In contrast, sorted and grouped offer no meaningful performance advantage over the unoptimised case in this scenario.
Space
| Row Count | No Attribute | Sorted | Parted | Grouped |
|---|---|---|---|---|
| 100,000 | 1.13 | 1.06 | 0.313 | 1.13 |
| 1,000,000 | 8.13 | 8.06 | 0.313 | 8.13 |
| 10,000,000 | 128 | 128 | 0.313 | 128 |
| 100,000,000 | 1024 | 1024 | 0.313 | 1024 |
When using the parted attribute, memory usage remains constant regardless of dataset size. This suggests that no additional memory is consumed during grouping — likely because the data is already partitioned, and aggregation can proceed without intermediate allocation.
Conclusion
KDB+ attributes offer a powerful way to optimise query performance by influencing how data is accessed and retrieved.
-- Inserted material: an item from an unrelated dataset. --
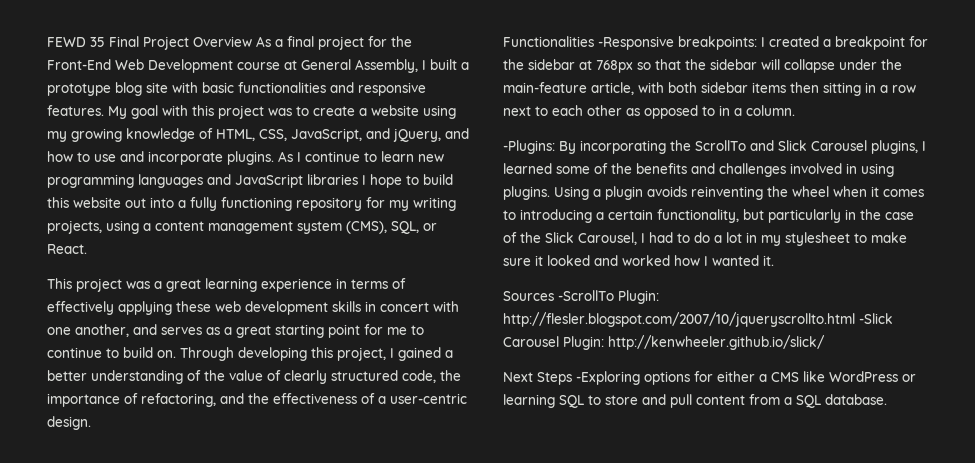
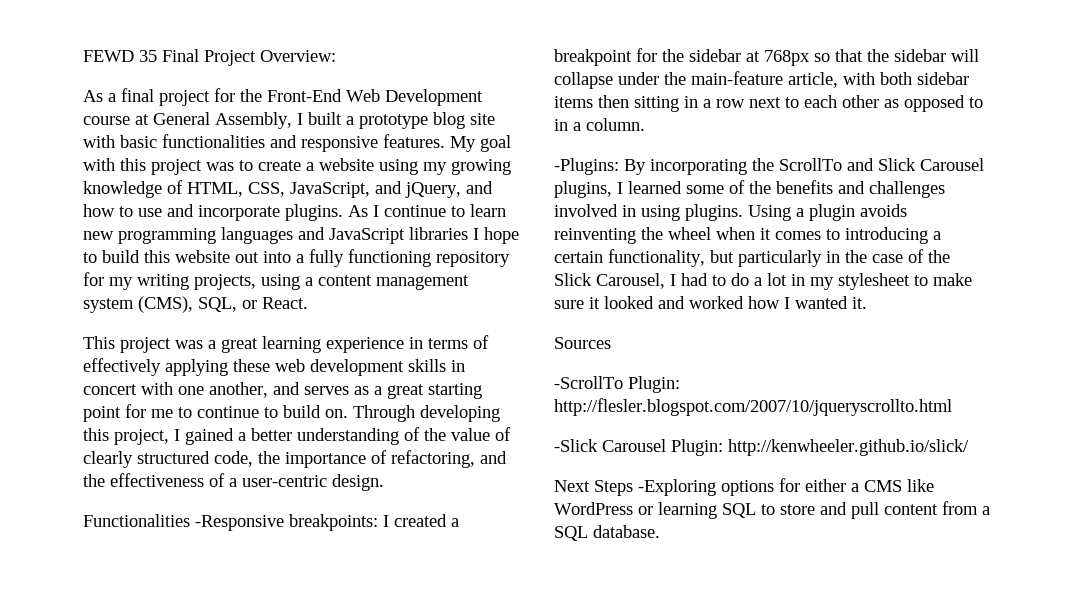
[193,36,252,47] Overview -> [260,50,336,62] Overview: //
(554, 296) none -> (611, 343) //
(855, 319) none -> (952, 407) //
As we’ve seen, each attribute — sorted, unique, parted, and grouped — serves a specific purpose and can dramatically reduce query times when applied appropriately. Whether it’s enabling binary search through a sorted list, ensuring fast membership checks via unique, or accelerating group-based operations with parted and grouped, attributes are key to writing high-performance Q code.